The Texas Book Festival awards the Texas Writer Award each year to a Texas author who has made a significant contribution to the literary arts. Previous recipients include Tim O’Brien, Sarah Bird, Sandra Cisneros, Steven Weinberg, Attica Locke, and Pat Mora.
This year, we are honored to name Elizabeth McCracken—award-winning novelist and short story writer, a National Book Award finalist, and Fiction Chair at the Michener Center for Writers—as the recipient of the 2022 Texas Writer Award.

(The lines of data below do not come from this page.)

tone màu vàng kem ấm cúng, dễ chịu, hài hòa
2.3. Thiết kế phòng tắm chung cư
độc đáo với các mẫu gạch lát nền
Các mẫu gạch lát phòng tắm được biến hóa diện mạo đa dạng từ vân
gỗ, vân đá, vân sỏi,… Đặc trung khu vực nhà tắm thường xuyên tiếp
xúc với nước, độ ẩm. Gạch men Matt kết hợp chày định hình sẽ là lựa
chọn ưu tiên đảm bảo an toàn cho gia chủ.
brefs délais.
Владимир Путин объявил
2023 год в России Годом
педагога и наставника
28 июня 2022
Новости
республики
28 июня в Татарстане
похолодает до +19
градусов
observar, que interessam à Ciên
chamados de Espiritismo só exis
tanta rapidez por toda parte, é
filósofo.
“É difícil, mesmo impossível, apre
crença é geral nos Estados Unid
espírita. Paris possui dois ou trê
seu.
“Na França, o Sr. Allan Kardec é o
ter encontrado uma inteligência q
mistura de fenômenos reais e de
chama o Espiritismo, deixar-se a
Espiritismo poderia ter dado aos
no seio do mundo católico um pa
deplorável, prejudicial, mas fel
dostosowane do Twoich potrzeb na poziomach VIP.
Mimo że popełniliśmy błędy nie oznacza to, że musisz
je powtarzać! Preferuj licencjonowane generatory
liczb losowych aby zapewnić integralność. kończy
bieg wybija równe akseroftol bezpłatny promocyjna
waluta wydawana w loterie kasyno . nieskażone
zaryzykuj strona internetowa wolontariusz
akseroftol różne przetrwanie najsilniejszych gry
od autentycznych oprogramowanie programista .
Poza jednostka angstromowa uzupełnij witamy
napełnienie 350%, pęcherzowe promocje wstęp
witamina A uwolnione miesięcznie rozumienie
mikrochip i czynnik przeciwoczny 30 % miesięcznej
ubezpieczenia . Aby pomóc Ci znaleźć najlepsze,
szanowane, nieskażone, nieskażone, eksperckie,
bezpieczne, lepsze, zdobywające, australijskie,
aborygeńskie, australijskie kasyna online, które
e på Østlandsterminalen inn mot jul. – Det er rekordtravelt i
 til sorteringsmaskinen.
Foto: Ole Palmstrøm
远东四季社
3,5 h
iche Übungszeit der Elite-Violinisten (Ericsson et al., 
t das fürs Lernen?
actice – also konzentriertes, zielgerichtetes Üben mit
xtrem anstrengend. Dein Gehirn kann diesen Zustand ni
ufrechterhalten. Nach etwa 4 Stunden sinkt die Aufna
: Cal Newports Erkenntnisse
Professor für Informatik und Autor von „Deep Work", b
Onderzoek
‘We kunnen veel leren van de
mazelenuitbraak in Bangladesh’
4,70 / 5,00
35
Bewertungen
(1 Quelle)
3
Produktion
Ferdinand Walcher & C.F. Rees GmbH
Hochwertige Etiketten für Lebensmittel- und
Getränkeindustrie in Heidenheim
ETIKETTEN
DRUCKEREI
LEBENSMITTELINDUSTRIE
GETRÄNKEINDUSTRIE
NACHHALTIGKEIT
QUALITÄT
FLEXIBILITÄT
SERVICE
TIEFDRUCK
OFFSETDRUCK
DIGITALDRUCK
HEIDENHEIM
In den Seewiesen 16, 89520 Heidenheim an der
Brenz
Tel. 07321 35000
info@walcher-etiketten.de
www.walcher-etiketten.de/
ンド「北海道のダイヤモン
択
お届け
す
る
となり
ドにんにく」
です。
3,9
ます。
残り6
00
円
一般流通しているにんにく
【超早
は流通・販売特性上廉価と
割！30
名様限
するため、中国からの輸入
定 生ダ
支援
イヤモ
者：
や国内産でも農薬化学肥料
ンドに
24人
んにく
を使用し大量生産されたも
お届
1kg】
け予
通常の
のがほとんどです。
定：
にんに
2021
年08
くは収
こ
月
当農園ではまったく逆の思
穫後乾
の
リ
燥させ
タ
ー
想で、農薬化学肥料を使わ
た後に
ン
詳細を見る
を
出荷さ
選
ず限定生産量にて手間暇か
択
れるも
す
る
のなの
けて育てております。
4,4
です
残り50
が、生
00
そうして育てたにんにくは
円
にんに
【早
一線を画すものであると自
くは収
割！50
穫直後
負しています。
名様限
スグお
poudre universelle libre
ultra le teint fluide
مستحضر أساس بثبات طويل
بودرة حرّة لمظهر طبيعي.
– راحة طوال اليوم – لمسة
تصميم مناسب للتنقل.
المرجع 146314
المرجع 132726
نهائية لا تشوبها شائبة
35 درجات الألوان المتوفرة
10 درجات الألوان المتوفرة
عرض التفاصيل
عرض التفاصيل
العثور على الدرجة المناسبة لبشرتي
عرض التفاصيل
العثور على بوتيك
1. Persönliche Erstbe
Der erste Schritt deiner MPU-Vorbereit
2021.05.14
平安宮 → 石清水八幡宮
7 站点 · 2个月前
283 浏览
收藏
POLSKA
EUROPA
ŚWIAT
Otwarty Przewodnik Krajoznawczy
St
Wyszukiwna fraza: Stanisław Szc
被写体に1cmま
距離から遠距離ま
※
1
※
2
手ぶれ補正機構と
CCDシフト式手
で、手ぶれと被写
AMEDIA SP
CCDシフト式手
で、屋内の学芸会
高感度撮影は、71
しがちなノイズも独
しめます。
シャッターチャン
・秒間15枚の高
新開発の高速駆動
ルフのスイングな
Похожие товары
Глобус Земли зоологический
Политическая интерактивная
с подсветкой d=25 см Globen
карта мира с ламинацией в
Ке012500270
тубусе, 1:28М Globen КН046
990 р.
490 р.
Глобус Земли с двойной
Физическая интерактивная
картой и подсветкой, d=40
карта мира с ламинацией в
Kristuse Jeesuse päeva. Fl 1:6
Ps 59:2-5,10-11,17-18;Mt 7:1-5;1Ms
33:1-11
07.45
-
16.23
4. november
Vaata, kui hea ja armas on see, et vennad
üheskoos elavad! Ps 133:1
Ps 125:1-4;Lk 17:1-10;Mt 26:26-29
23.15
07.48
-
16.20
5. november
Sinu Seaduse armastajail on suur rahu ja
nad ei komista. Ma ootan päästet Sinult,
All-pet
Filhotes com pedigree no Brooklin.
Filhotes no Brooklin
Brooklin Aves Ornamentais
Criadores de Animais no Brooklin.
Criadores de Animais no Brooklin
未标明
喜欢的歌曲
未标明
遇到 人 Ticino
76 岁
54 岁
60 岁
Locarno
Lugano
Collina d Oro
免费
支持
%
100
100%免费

We asked Elizabeth—whose new book The Hero of This Story is her eighth published full-length work—about moving to Texas, her favorite Texas Book Festival memories (she’s been coming for more than twenty years), and her love for Barton Springs Pool.
Where did you grow up?
I’m a New Englander, born and mostly bred right around Boston, though I spent some of my childhood in Portland, Oregon, and my sixth year in London.
What brought you to Austin and Texas?
I came to Austin nearly thirteen years ago to take a job teaching at the University of Texas, the first full-time, permanent teaching job I’ve ever had. Before that, I and my family were fairly itinerant—we came from Iowa City, were in Cambridge, Massachusetts before that. Edward Carey, my ball & chain, and I also spent stints in France, Denmark, Berlin, and Ireland.
Do you remember your first time at the Texas Book Festival?
I first came to the Festival in 2001. I landed during some historic thunderstorms and flooding, though I didn’t know they were historic then, only that they were terrifying and large. I remember hearing Joseph Ellis speak at the [First Edition Literary Gala]—I don’t know how I scored a ticket to the Gala and a plus one (I took my best friend from high school, Marguerite) but it was fantastic.
What are some of your most salient memories from attending the Festival in years past?
Hearing Max Porter and Paul Lisicky . . . two tall, tender men talking about grief. [Or] Colonizing a fancy bathroom at the authors’ party with Eimear McBride. My favorite memory [was interviewing] Tim O’Brien, who I love, in one of the big historical legislative rooms [at the Capitol], and I only asked him questions about our mutual obsession, magic, and how it intersected with writing. I had a wonderful time. I think some of the people in the audience who were expecting to hear him talk about war were confused.
How, if at all, has living in Texas/Austin influenced your writing, your characters, your stories?
Texas has just started creeping into my work—I’ve written a story set in Austin, one in Galveston, and the narrator of my latest book lives in Austin. Probably the biggest influence: before I got here I had no sense, really, of how being from a state could affect how you think about yourself as a writer. Texan writers talk about being Texan. Writers from Massachusetts (we don’t even have an adjective) don’t, so much. Or at least I didn’t. I like that sense of region that living in such a distinct place—a place whose inhabitants think about all the time—has given me and my work.
What’s a secret about Barton Springs Pool that most people don’t know about?
Barton Springs feels like nothing but secrets to me. It’s what keeps me getting up at 5:00 a.m. to go there: I will never know everything about it. I am partial to the fact that when people jump in wearing perfume, I can smell and taste it.